━━━━━ Kutipan Halaman
Sekar Rarasati
11140110068
Jurnalistik 2011
Kelas B1
Letak geografis Dieng
Penampakan Dieng pada saat matahari terbit dari Gardu Pandang,1800 di atas permukaan laut |
Terletak 2800 meter di atas
permukaan laut menjadikan Dieng sebuah desa tertinggi di Pulau Jawa. Awal mula nama Dieng berasal dari bahasa
Sansekerta, “Di” yang berarti
pegunungan dan “Hyang” yang berarti
Dewa. Secara keseluruhan Di Hyang
berarti pegunungan tempat berkumpulnya para dewa.
Desa Dieng, kabupaten Wonosobo,
Banjarnegara, Jawa Tengah menyimpan begitu banyak rahasia dewata. Tersirat dari
kecantikan alam yang mampu memukau hati setiap insan. Dataran tinggi yang kaya
akan lahan pertaniannya membuat desa ini menjadikan mayoritas penduduknya
bermatapencaharian sebagai petani. Berbagai macam tanaman dimulai dari buah
hingga sayuran mampu tumbuh subur sepanjang tahun. Berbagai lokasi pariwisata
khas alam seperti Telaga Warna yang memiliki tempat persemadian di dalamnya,
dan masih banyak telaga-telaga lainnya seperti, Cebong, Merdada, Pengilon, Dringa,
dan Nilon. Tidak hanya itu, wisata khas bersejarahpun juga terdapat di desa
yang memiliki suhu normal 12-17 derajat celcius ini, seperti gugusan candi
peninggalan Hindu yaitu, Arjuna, Semar, Srikandi, Puntadewa, dan Sembadra.
"Hal unik apa saja yang
terdapat di Dieng?"
Pemandangan
Multikultur di Dataran Tinggi Dieng
Komplek Candi Pandawa sebagai bukti peninggalan bersejarah Hindu |
Desa tertinggi yang menjadi
tempat bersemayamnya para dewa-dewi ini berhasil menarik hati saya untuk
menulusuri lebih jauh rahasia yang tersimpan di dalamnya. Selain eksotisme alam
yang memukau mata, ternyata masih ada satu hal unik yang mampu membuka
pandangan saya tentang kompleksitas kehidupan. Ternyata, Dieng merupakan sebuah
desa yang kaya akan kisah bersejarah serta tradisi budaya yang kental dari
generasi ke generasi penerusnya.
━━━━━━━━━━
## [Latihan A]
Ulangi persis bagian entri koleksi yang diawali baris yang memuat "Canales y Puertos en el papel, pero" dan diakhiri baris yang memuat "समय आई थी,जब", termasuk kedua baris tersebut. Gambar tidak perlu disertakan dalam jawaban.
Teks tentang Dieng dan entri koleksi merupakan bahan yang terpisah satu sama lain.
━━━━━ Masukan Latihan
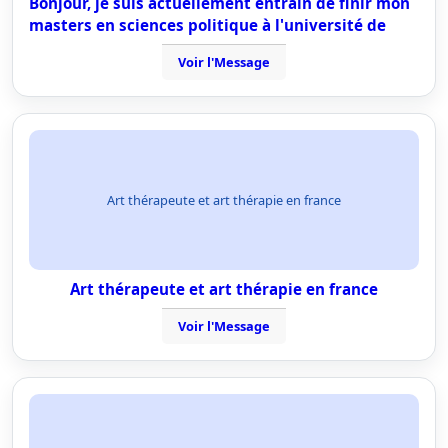
Bonjour, je suis actuellement entrain de finir mon
masters en sciences politique à l'université de
Voir l'Message
Art thérapeute et art thérapie en france
Art thérapeute et art thérapie en france
Voir l'Message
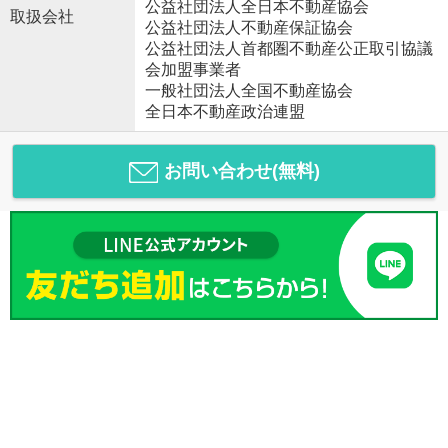
公益社団法人全日本不動産協会
取扱会社
公益社団法人不動産保証協会
公益社団法人首都圏不動産公正取引協議
会加盟事業者
一般社団法人全国不動産協会
全日本不動産政治連盟
お問い合わせ(無料)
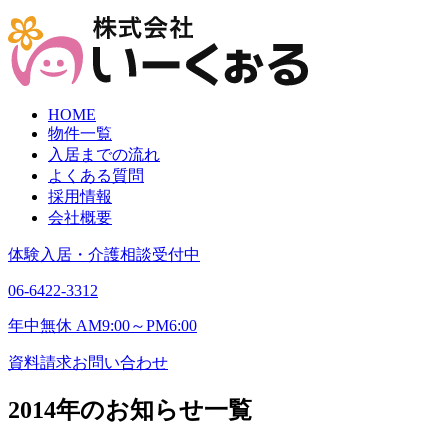
HOME
物件一覧
入居までの流れ
よくある質問
採用情報
会社概要
体験入居・介護相談受付中
06-6422-3312
年中無休 AM9:00～PM6:00
資料請求
お問い合わせ
2014年のお知らせ一覧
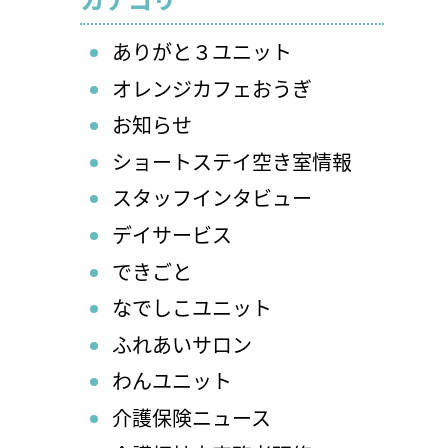
ありがと３ユニット
オレンジカフェおうぎ
お知らせ
ショートステイ空き室情報
スタッフインタビュー
デイサービス
できごと
なでしこユニット
ふれあいサロン
わんユニット
介護保険ニュース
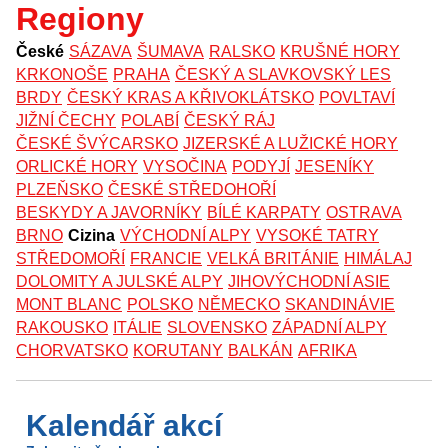
Regiony
České
SÁZAVA
ŠUMAVA
RALSKO
KRUŠNÉ HORY
KRKONOŠE
PRAHA
ČESKÝ A SLAVKOVSKÝ LES
BRDY
ČESKÝ KRAS A KŘIVOKLÁTSKO
POVLTAVÍ
JIŽNÍ ČECHY
POLABÍ
ČESKÝ RÁJ
ČESKÉ ŠVÝCARSKO
JIZERSKÉ A LUŽICKÉ HORY
ORLICKÉ HORY
VYSOČINA
PODYJÍ
JESENÍKY
PLZEŇSKO
ČESKÉ STŘEDOHOŘÍ
BESKYDY A JAVORNÍKY
BÍLÉ KARPATY
OSTRAVA
BRNO
Cizina
VÝCHODNÍ ALPY
VYSOKÉ TATRY
STŘEDOMOŘÍ
FRANCIE
VELKÁ BRITÁNIE
HIMÁLAJ
DOLOMITY A JULSKÉ ALPY
JIHOVÝCHODNÍ ASIE
MONT BLANC
POLSKO
NĚMECKO
SKANDINÁVIE
RAKOUSKO
ITÁLIE
SLOVENSKO
ZÁPADNÍ ALPY
CHORVATSKO
KORUTANY
BALKÁN
AFRIKA
Kalendář akcí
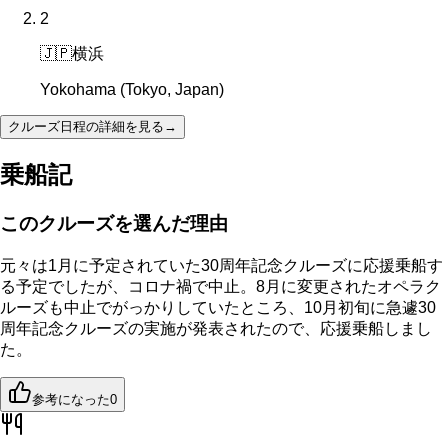
2
🇯🇵
横浜
Yokohama (Tokyo, Japan)
クルーズ日程の詳細を見る
→
乗船記
このクルーズを選んだ理由
元々は1月に予定されていた30周年記念クルーズに応援乗船す
る予定でしたが、コロナ禍で中止。8月に変更されたオペラク
ルーズも中止でがっかりしていたところ、10月初旬に急遽30
周年記念クルーズの実施が発表されたので、応援乗船しまし
た。
参考になった
0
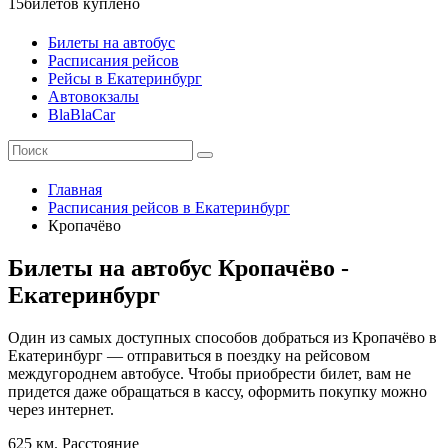
15
билетов куплено
Билеты на автобус
Расписания рейсов
Рейсы в Екатеринбург
Автовокзалы
BlaBlaCar
Главная
Расписания рейсов в Екатеринбург
Кропачёво
Билеты на автобус Кропачёво -
Екатеринбург
Один из самых доступных способов добраться из Кропачёво в
Екатеринбург — отправиться в поездку на рейсовом
междугороднем автобусе. Чтобы приобрести билет, вам не
придется даже обращаться в кассу, оформить покупку можно
через интернет.
625 км.
Расстояние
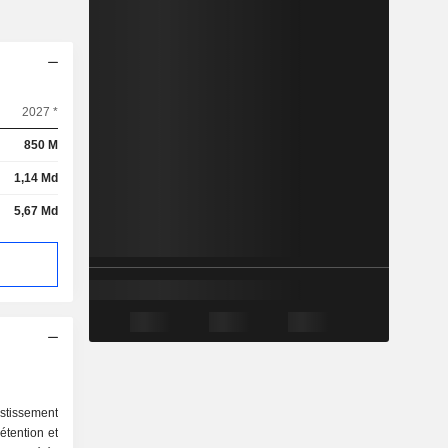
2027 *
850 M
1,14 Md
5,67 Md
stissement
étention et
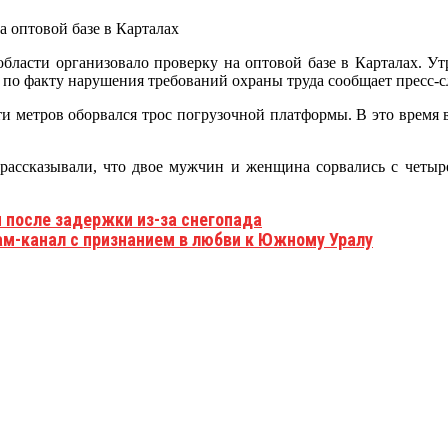
бласти организовало проверку на оптовой базе в Карталах. Ут
по факту нарушения требований охраны труда сообщает пресс-с
сти метров оборвался трос погрузочной платформы. В это время 
 рассказывали, что двое мужчин и женщина сорвались с четы
 после задержки из-за снегопада
м-канал с признанием в любви к Южному Уралу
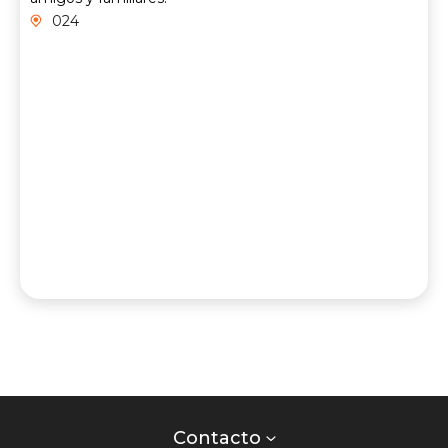
024
Contacto
centro
Contacto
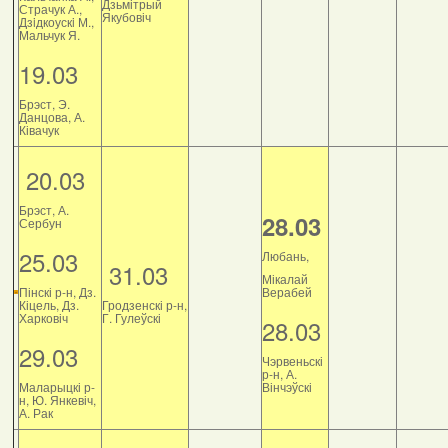
Дзьмітрый
Страчук А.,
Якубовіч
Дзiдкоускi М.,
Мальчук Я.
19.03
Брэст, Э.
Данцова, А.
Ківачук
20.03
Брэст, А.
28.03
Сербун
25.03
Любань,
31.03
Мікалай
Пінскі р-н, Дз.
Верабей
Кіцель, Дз.
Гродзенскі р-н,
Харковіч
Г. Гулеўскі
28.03
29.03
Чэрвеньскі
р-н, А.
Маларыцкі р-
Вінчэўскі
н, Ю. Янкевіч,
А. Рак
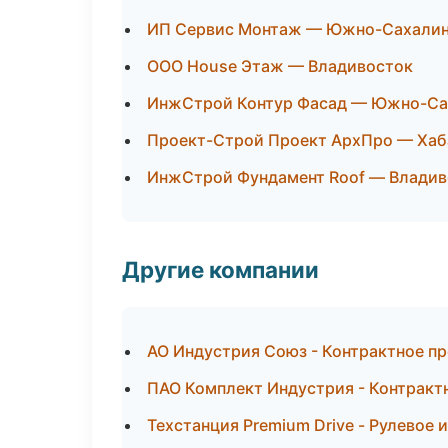
ИП Сервис Монтаж — Южно-Сахали
ООО House Этаж — Владивосток
ИнжСтрой Контур Фасад — Южно-Са
Проект-Строй Проект АрхПро — Хаб
ИнжСтрой Фундамент Roof — Владив
Другие компании
АО Индустрия Союз - Контрактное п
ПАО Комплект Индустрия - Контракт
Техстанция Premium Drive - Рулевое 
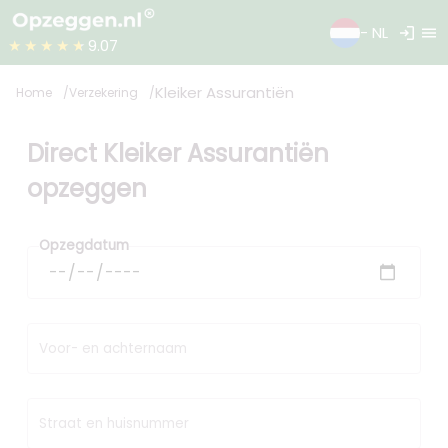
login
menu
- NL
★★★★★
9.07
Kleiker Assurantiën
Home
Verzekering
Direct Kleiker Assurantiën
opzeggen
Opzegdatum
Voor- en achternaam
Straat en huisnummer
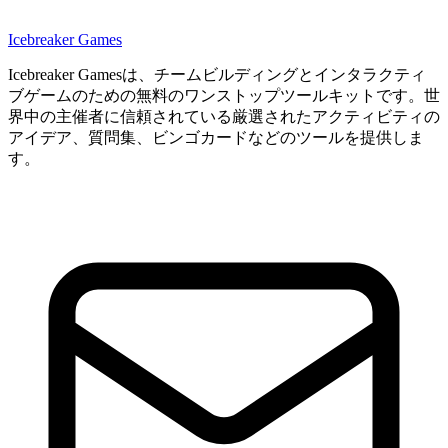
Icebreaker Games
Icebreaker Gamesは、チームビルディングとインタラクティ
ブゲームのための無料のワンストップツールキットです。世
界中の主催者に信頼されている厳選されたアクティビティの
アイデア、質問集、ビンゴカードなどのツールを提供しま
す。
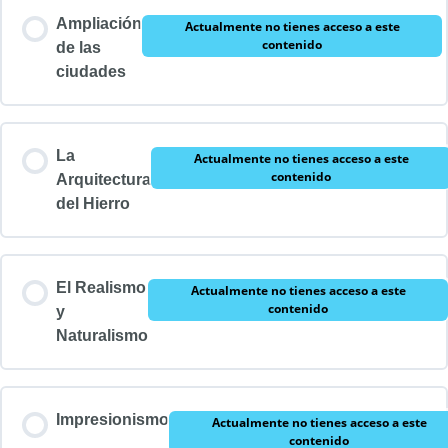
Ampliación
Actualmente no tienes acceso a este
contenido
de las
ciudades
La
Actualmente no tienes acceso a este
contenido
Arquitectura
del Hierro
El Realismo
Actualmente no tienes acceso a este
contenido
y
Naturalismo
Impresionismo
Actualmente no tienes acceso a este
contenido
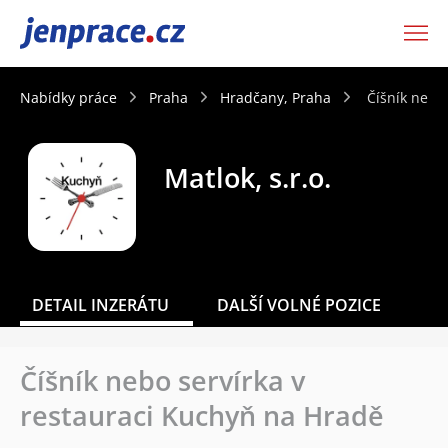
JenPráce.cz
Nabídky práce
Praha
Hradčany, Praha
Číšník nebo
Matlok, s.r.o.
DETAIL INZERÁTU
DALŠÍ VOLNÉ POZICE
Číšník nebo servírka v
restauraci Kuchyň na Hradě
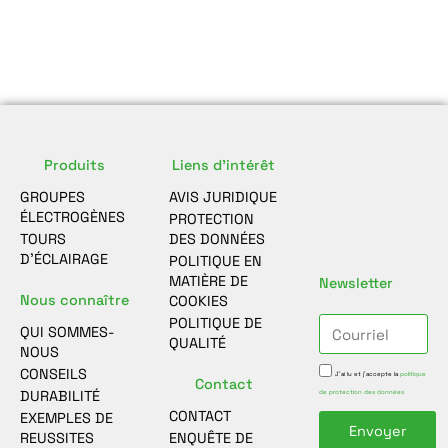
Produits
Liens d'intérêt
GROUPES
AVIS JURIDIQUE
ÉLECTROGÈNES
PROTECTION
TOURS
DES DONNÉES
D’ÉCLAIRAGE
POLITIQUE EN
MATIÈRE DE
Newsletter
Nous connaître
COOKIES
POLITIQUE DE
QUI SOMMES-
QUALITÉ
NOUS
CONSEILS
J'ai lu et j'accepte la
politique
Contact
DURABILITÉ
de protection des données
CONTACT
EXEMPLES DE
Envoyer
REUSSITES
ENQUÊTE DE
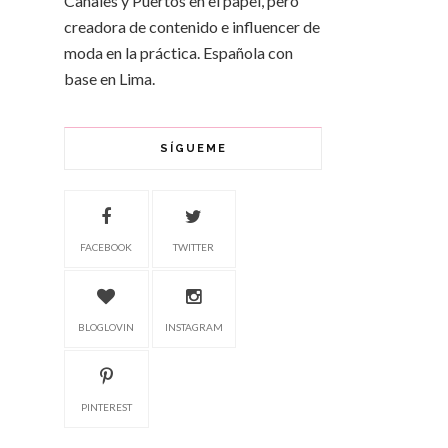
Canales y Puertos en el papel, pero
creadora de contenido e influencer de
moda en la práctica. Española con
base en Lima.
SÍGUEME
FACEBOOK
TWITTER
BLOGLOVIN
INSTAGRAM
PINTEREST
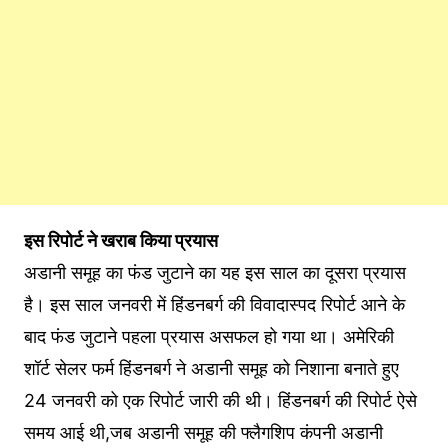
इस रिपोर्ट ने खराब किया प्रयास
अडानी समूह का फंड जुटाने का यह इस साल का दूसरा प्रयास
है। इस साल जनवरी में हिंडनबर्ग की विवादास्पद रिपोर्ट आने के
बाद फंड जुटाने पहला प्रयास असफल हो गया था। अमेरिकी
शॉर्ट सेलर फर्म हिंडनबर्ग ने अडानी समूह को निशाना बनाते हुए
24 जनवरी को एक रिपोर्ट जारी की थी। हिंडनबर्ग की रिपोर्ट ऐसे
समय आई थी,जब अडानी समूह की फ्लैगशिप कंपनी अडानी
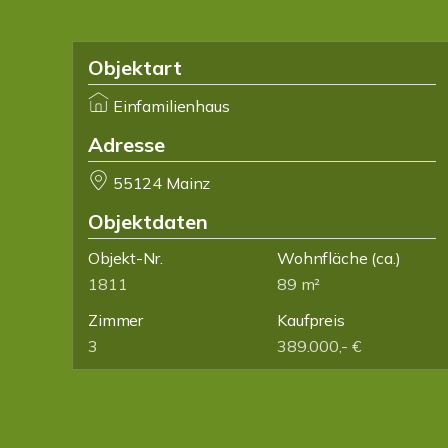
Objektart
Einfamilienhaus
Adresse
55124 Mainz
Objektdaten
Objekt-Nr.
Wohnfläche
(ca.)
1811
89 m²
Zimmer
Kaufpreis
3
389.000,- €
━━━━━━━━━━
## [Latihan B]
Salin tanpa perubahan bagian teks tentang Dieng yang diawali kata-kata "Pemandangan" dan diakhiri kata-kata "ke generasi penerusnya.".

## [Hasil A]
Canales y Puertos en el papel, pero
creadora de contenido e influencer de
moda en la práctica. Española con
base en Lima.
SÍGUEME
FACEBOOK
TWITTER
BLOGLOVIN
INSTAGRAM
PINTEREST
इस रिपोर्ट ने खराब किया प्रयास
अडानी समूह का फंड जुटाने का यह इस साल का दूसरा प्रयास
है। इस साल जनवरी में हिंडनबर्ग की विवादास्पद रिपोर्ट आने के
बाद फंड जुटाने पहला प्रयास असफल हो गया था। अमेरिकी
शॉर्ट सेलर फर्म हिंडनबर्ग ने अडानी समूह को निशाना बनाते हुए
24 जनवरी को एक रिपोर्ट जारी की थी। हिंडनबर्ग की रिपोर्ट ऐसे
समय आई थी,जब अडानी समूह की फ्लैगशिप कंपनी अडानी

## [Hasil B]
Pemandangan
Multikultur di Dataran Tinggi Dieng
Komplek Candi Pandawa sebagai bukti peninggalan bersejarah Hindu |
Desa tertinggi yang menjadi
tempat bersemayamnya para dewa-dewi ini berhasil menarik hati saya untuk
menulusuri lebih jauh rahasia yang tersimpan di dalamnya. Selain eksotisme alam
yang memukau mata, ternyata masih ada satu hal unik yang mampu membuka
pandangan saya tentang kompleksitas kehidupan. Ternyata, Dieng merupakan sebuah
desa yang kaya akan kisah bersejarah serta tradisi budaya yang kental dari
generasi ke generasi penerusnya.